====== Lesetext
Wie ist es zur MCD „Unconscious Passenger“ gekommen? War das Material, dass nicht auf das Album passte oder war so etwas für „Draining The Waterheart“ eh geplant?
Die Idee zu einer Bonus-CD kam von Firebox, unserem Label. Natürlich haben wir zugestimmt. Wir wollten mit dem Bonusmaterial von „DtW“ neue Soundlandschaften erkunden. Wir wollten das nicht als Anhängsel, sondern mehr als Ergänzung haben. Ich denke, es ist dieselbe Essenz, mit den gleichen Fundamenten, Suggestionen und Zielen wie „DtW“, aber in einer anderen Form.

Wenn ich persönlich an Chile denke, dann sehe ich eher Bilder von Sonne, flimmernder Hitze, sandigen Straßen und was weiß ich vor meinem inneren Auge. Aber eure Musik ist da ganz anders – düster, verträumt und recht „kühl“. Wie passt das zusammen?
============
Arbeitsauftrag> Von wem stammte laut dem Lesetext die Idee zu einer Bonus-CD?
====== Datengrundlage
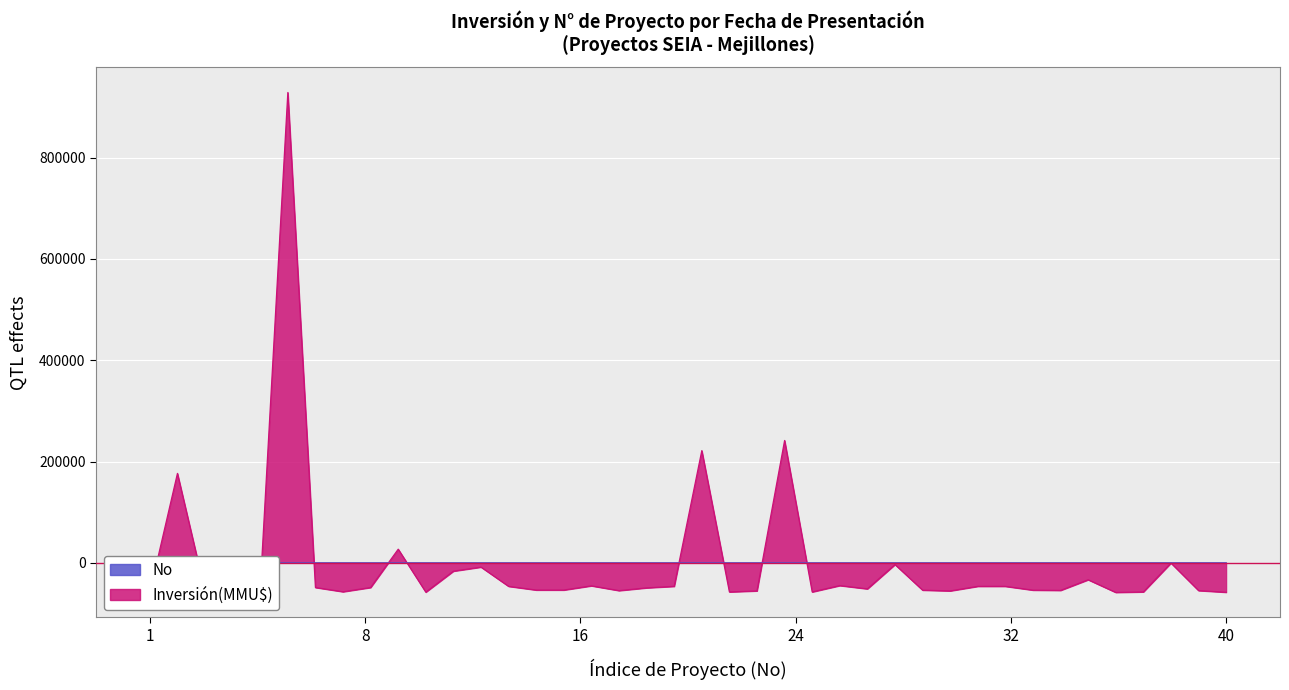

How many times do Inversión(MMU$) and No cross each other?

12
============
Lösung> Vom Label Firebox.